What is our price for betraying Jesus? Do we receive the approval of our friends and families? Do we get a feeling of pride as we see our nation march off to a war that somehow validates us as human beings? Does our heart beat faster as we contemplate the bombs destroying our enemies? Do we deliberately ignore the detail that those bombs also incinerate children? When we turn away from the poor -- whether they be at a stop light with a sign or the children of Iraq and Afghanistan -- do we justify our actions by feelings of personal superiority? "I am sure glad I am not like him." Or her as the case may be. Do we whisper lies to ourselves so that we feel better about doing wrong?

We willingly participate in the sins of the modern era and plead as an excuse, "Everybody's doin' it, doin' it, doin' it."  Not only is everybody doing it, many of us are making out like fat rat as a result.  It appears that betrayal in the modern world pays as well as it did 2000 years ago, or at least, it appears to pay.
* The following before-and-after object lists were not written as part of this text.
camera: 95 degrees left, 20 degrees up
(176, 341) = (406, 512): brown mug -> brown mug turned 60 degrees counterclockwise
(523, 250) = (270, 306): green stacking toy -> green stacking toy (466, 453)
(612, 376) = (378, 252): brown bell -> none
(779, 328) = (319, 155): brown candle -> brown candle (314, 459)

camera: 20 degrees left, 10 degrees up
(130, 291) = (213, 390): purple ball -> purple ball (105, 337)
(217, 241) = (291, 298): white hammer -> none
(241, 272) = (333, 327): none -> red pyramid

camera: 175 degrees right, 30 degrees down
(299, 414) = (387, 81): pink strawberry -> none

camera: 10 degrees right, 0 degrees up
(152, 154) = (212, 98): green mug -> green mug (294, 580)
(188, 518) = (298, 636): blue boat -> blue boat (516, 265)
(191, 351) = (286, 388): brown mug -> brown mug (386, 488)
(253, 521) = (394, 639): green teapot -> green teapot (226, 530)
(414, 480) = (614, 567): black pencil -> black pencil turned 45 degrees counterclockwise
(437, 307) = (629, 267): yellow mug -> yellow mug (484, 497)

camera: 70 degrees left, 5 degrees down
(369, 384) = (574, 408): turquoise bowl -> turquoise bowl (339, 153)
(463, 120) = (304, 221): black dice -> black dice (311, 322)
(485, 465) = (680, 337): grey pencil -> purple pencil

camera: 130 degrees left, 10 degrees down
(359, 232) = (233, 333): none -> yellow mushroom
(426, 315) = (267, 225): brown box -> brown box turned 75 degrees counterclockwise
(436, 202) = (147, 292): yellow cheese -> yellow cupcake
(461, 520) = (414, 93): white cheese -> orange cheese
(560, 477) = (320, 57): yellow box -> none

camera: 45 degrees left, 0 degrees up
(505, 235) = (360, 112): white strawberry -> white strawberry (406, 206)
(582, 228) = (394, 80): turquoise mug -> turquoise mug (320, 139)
If we take a holistic view of the situation, the bad bargain nature of the transaction become apparent, but we aren't trained to look at the holistic view, nor do we routinely consider the long term consequences.  We are looking for the instant gratification, the quick fix, the fast rush.

Our inability to understand the consequences of our actions notwithstanding, the Bible says, "Sow not in furrows of injustice lest you reap a seven-fold harvest."  We can see the fulfillment of this wisdom saying every night on the evening news.

What Judas did was monstrously wrong,  but before we rise up against him in judgment, shouldn't we first ask ourselves how we have betrayed the Jesus who is among us today?

Prayer intentions today:

+ Pray for a tender conscience regarding the sin of betraying the Jesus who is among us today.

Praxis today:

+ Today is a day of quiet before the storm. Be still and quiet and know that the Lord is God.